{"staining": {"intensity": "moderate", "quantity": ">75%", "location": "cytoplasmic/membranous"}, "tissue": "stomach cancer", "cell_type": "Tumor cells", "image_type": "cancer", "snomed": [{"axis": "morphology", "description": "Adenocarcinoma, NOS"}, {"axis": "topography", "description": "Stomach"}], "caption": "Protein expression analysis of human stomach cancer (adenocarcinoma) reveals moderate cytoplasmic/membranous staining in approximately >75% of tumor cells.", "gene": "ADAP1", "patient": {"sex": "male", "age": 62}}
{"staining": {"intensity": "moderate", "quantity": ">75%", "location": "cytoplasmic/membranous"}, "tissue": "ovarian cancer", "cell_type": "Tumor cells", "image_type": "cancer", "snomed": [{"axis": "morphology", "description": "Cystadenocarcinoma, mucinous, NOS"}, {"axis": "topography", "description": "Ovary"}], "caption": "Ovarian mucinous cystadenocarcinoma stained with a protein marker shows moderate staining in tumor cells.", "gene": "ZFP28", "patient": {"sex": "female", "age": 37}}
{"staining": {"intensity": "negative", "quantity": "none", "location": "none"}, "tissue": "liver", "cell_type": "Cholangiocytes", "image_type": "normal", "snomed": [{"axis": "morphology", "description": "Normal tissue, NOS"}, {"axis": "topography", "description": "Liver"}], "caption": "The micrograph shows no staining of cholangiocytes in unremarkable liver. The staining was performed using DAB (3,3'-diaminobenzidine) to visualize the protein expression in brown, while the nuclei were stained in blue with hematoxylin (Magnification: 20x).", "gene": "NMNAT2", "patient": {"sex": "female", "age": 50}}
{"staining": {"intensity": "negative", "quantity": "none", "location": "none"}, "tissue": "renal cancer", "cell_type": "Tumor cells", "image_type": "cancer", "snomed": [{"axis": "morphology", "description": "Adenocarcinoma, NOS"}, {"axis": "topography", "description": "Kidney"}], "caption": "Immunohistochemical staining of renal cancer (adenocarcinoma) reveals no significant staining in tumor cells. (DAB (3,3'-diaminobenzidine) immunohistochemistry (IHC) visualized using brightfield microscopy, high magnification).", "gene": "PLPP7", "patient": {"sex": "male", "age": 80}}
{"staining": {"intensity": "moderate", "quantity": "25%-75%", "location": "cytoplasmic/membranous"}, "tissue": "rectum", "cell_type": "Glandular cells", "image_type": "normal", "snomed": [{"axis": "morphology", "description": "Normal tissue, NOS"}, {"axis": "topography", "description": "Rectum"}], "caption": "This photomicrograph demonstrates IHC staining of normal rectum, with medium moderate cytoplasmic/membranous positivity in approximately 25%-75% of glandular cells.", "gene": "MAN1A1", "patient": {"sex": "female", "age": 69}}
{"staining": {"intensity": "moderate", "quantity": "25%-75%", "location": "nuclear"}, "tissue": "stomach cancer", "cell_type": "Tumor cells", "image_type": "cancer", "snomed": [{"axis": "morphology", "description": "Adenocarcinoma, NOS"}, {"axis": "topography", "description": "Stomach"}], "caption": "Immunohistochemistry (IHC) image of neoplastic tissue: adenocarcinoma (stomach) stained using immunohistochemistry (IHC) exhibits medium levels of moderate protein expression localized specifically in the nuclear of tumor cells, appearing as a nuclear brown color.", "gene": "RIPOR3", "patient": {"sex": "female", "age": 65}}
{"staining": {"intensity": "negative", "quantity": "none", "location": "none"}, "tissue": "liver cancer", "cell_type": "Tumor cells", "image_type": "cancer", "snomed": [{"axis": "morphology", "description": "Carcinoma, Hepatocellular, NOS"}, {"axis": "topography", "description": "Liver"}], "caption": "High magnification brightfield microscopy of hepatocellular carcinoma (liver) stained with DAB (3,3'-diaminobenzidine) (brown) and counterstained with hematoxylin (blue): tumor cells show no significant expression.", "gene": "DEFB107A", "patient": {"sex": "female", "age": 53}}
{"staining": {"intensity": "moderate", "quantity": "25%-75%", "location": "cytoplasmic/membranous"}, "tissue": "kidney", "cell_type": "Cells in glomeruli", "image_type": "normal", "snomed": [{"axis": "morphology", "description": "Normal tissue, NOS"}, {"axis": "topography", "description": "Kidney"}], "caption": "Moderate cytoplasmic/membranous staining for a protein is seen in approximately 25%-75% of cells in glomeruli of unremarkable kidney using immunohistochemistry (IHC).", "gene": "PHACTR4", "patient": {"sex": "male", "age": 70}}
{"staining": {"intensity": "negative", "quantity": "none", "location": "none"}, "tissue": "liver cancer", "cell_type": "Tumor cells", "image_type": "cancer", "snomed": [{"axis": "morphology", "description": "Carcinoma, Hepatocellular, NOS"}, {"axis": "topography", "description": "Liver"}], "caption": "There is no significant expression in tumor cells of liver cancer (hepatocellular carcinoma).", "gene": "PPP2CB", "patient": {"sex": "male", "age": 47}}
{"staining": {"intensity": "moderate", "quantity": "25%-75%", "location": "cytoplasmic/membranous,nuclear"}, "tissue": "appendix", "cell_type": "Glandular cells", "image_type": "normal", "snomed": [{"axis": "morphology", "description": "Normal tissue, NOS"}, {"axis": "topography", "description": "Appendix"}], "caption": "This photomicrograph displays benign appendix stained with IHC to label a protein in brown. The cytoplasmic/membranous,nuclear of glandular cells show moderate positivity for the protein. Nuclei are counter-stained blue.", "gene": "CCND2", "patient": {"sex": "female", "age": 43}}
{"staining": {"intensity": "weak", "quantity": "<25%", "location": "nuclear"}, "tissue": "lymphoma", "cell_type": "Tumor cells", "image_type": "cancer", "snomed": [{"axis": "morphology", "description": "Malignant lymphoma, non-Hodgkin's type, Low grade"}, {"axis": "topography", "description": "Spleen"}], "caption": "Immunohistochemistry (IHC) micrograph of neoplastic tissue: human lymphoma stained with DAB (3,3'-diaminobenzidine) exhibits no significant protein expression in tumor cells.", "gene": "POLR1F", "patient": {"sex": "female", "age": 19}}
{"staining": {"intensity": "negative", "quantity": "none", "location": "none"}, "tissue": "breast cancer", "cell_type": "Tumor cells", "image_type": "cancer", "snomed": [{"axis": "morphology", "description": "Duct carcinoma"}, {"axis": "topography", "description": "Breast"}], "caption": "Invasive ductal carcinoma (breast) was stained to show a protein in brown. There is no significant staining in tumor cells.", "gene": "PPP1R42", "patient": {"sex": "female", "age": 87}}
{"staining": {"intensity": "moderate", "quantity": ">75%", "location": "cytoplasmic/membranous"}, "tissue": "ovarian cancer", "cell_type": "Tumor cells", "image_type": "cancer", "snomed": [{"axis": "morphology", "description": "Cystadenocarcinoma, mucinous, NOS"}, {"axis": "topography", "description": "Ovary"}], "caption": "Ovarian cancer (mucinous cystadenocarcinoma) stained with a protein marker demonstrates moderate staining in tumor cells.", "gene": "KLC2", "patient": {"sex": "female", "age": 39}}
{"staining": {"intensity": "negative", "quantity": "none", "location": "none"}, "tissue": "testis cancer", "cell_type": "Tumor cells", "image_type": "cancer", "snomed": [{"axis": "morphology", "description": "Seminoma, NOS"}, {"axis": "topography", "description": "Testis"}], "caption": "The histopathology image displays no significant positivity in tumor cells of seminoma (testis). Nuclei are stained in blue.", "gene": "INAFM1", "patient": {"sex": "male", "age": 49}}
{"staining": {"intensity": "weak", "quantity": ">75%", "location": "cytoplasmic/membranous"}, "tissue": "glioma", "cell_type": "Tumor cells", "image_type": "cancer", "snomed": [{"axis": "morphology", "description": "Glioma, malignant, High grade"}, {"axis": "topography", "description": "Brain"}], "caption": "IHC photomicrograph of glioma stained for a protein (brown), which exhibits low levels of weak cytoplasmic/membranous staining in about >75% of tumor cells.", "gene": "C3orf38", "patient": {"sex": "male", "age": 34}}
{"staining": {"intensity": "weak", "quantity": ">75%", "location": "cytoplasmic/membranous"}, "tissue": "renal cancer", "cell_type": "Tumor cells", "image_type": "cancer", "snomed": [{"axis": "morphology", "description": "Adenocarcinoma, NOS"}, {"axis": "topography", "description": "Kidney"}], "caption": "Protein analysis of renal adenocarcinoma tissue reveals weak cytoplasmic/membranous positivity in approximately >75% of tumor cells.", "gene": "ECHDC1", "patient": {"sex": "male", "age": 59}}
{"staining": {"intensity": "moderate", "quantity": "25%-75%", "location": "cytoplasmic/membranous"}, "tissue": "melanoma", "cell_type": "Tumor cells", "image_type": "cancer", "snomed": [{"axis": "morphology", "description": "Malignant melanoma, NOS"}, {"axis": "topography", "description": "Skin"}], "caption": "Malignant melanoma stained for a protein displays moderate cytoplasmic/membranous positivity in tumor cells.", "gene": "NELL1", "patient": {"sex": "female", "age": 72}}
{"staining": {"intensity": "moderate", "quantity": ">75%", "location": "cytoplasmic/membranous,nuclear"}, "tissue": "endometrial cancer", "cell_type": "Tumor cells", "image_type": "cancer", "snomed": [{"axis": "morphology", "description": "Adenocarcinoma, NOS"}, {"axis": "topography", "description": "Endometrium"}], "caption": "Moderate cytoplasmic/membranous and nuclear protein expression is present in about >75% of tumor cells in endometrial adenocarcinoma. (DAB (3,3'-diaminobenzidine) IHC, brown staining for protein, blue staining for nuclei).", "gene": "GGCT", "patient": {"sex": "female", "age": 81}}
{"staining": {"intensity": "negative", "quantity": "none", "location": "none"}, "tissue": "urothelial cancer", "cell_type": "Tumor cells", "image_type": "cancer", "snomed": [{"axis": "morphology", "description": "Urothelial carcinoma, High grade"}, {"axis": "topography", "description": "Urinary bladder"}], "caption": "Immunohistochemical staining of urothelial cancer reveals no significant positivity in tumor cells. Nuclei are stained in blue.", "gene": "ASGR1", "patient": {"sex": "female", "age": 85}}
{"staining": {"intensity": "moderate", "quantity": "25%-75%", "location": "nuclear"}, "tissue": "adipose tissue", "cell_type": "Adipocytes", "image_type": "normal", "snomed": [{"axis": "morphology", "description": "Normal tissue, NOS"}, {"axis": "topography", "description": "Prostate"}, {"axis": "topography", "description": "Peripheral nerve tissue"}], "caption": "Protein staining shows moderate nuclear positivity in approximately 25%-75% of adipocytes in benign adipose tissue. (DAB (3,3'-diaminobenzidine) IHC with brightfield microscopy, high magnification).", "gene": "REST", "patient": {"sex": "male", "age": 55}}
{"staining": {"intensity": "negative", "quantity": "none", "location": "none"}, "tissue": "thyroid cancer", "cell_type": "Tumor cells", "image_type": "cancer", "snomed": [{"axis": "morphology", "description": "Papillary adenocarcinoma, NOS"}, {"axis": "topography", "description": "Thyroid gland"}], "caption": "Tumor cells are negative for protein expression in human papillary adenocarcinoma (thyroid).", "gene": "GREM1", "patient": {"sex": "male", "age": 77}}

The task. Report every line of the preceding listing where the string "There" occurs.

Answer for the task.
{"staining": {"intensity": "negative", "quantity": "none", "location": "none"}, "tissue": "liver cancer", "cell_type": "Tumor cells", "image_type": "cancer", "snomed": [{"axis": "morphology", "description": "Carcinoma, Hepatocellular, NOS"}, {"axis": "topography", "description": "Liver"}], "caption": "There is no significant expression in tumor cells of liver cancer (hepatocellular carcinoma).", "gene": "PPP2CB", "patient": {"sex": "male", "age": 47}}
{"staining": {"intensity": "negative", "quantity": "none", "location": "none"}, "tissue": "breast cancer", "cell_type": "Tumor cells", "image_type": "cancer", "snomed": [{"axis": "morphology", "description": "Duct carcinoma"}, {"axis": "topography", "description": "Breast"}], "caption": "Invasive ductal carcinoma (breast) was stained to show a protein in brown. There is no significant staining in tumor cells.", "gene": "PPP1R42", "patient": {"sex": "female", "age": 87}}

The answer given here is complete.